- Exercise directions
Print the lines of the material that run from the line containing "REMEMBER: The numbers" to the line containing "Do not assume", both included, exactly as they appear.

===== Provided records =====

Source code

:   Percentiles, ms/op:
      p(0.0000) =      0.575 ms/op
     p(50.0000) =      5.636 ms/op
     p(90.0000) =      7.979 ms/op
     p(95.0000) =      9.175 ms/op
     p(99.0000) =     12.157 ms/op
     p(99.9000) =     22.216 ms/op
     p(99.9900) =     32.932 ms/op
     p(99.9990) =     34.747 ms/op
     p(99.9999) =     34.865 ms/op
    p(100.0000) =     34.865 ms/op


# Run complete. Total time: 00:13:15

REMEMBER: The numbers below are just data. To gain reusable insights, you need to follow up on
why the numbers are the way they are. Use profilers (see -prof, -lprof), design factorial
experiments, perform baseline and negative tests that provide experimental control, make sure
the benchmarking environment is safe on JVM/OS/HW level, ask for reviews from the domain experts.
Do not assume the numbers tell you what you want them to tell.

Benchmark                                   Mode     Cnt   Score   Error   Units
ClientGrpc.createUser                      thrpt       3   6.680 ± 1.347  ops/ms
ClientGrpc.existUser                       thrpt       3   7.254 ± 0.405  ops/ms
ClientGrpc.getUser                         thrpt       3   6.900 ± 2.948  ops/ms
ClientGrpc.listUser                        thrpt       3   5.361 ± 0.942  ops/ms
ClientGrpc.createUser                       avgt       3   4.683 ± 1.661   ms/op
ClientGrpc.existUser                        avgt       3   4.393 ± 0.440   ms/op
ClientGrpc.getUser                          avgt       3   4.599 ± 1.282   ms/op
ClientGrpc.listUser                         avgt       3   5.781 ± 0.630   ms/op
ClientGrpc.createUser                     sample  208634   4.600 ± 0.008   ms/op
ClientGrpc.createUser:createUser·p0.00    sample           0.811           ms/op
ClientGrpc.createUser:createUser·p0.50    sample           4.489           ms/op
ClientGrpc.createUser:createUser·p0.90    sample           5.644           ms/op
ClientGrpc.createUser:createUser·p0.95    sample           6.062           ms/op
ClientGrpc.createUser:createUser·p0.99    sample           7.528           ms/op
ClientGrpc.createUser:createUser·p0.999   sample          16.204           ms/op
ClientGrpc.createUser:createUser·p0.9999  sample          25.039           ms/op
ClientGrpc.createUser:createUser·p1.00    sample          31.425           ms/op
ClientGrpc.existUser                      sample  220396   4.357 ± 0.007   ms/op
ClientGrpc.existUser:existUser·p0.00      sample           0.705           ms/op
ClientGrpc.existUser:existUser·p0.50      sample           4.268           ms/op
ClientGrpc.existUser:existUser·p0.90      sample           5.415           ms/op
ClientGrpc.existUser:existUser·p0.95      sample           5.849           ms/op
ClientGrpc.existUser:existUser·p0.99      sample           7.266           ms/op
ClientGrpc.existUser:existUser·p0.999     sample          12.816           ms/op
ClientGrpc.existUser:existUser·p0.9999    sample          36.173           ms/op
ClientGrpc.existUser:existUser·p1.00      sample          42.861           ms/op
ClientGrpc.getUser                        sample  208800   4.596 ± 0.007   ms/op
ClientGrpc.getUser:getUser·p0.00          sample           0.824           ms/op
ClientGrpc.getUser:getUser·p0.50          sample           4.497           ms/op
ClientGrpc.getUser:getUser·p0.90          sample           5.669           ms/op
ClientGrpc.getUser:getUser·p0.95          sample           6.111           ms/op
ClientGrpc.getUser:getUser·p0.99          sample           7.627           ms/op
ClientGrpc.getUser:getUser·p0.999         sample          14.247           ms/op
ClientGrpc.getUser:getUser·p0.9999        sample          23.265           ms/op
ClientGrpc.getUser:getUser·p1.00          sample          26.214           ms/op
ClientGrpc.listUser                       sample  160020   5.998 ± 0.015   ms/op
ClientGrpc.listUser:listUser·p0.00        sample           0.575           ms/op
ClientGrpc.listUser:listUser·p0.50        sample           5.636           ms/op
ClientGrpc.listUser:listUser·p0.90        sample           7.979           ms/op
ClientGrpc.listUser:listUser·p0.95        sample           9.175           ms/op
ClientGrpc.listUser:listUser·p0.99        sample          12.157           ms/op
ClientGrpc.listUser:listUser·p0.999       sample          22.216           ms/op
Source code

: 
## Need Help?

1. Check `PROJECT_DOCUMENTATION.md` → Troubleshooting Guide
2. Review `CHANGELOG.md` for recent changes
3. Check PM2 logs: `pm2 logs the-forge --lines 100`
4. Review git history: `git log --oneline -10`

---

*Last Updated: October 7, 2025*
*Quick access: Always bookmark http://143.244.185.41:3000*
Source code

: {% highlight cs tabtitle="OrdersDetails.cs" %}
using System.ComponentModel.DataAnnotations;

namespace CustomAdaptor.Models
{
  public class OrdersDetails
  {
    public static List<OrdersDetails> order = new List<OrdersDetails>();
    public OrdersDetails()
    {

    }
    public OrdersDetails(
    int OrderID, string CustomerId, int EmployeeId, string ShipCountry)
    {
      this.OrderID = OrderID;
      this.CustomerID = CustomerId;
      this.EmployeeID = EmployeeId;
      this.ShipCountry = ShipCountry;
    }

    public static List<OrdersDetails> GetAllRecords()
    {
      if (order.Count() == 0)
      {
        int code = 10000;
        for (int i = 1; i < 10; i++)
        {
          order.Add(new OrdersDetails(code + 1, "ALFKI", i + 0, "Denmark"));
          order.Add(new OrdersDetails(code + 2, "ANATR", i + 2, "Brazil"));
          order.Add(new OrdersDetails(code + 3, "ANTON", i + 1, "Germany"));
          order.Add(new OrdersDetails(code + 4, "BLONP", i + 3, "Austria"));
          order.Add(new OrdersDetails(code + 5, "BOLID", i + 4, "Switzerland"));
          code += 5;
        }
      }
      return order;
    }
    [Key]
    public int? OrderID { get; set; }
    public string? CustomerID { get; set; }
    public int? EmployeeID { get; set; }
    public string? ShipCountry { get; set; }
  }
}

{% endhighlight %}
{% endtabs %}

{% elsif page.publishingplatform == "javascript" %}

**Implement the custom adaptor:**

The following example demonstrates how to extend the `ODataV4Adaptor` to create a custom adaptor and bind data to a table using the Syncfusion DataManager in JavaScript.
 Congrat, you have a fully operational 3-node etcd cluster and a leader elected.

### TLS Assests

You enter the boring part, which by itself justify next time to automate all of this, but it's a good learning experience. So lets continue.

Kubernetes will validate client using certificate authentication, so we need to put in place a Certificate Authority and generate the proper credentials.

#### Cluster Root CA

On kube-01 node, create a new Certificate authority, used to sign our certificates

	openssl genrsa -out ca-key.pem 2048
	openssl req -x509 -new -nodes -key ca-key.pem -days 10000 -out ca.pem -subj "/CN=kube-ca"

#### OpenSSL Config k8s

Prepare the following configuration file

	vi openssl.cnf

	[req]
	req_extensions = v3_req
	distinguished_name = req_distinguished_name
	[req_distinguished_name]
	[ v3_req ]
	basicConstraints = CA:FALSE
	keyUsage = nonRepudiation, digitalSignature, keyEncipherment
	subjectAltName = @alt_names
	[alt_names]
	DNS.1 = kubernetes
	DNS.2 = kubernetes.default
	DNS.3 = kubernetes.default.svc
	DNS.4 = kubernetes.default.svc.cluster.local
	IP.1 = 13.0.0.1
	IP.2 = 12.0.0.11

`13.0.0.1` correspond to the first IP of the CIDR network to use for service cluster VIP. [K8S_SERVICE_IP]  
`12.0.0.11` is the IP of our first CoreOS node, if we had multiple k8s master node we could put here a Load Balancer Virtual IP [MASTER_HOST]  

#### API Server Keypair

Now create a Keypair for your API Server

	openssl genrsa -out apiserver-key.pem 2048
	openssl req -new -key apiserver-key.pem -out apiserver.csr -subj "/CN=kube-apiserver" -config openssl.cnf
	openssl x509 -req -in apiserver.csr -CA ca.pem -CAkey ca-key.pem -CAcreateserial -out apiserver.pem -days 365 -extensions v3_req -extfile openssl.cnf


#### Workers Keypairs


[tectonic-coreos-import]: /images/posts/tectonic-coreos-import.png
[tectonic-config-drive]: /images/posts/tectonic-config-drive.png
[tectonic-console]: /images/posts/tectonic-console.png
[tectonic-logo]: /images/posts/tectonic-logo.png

=====

- Task output
REMEMBER: The numbers below are just data. To gain reusable insights, you need to follow up on
why the numbers are the way they are. Use profilers (see -prof, -lprof), design factorial
experiments, perform baseline and negative tests that provide experimental control, make sure
the benchmarking environment is safe on JVM/OS/HW level, ask for reviews from the domain experts.
Do not assume the numbers tell you what you want them to tell.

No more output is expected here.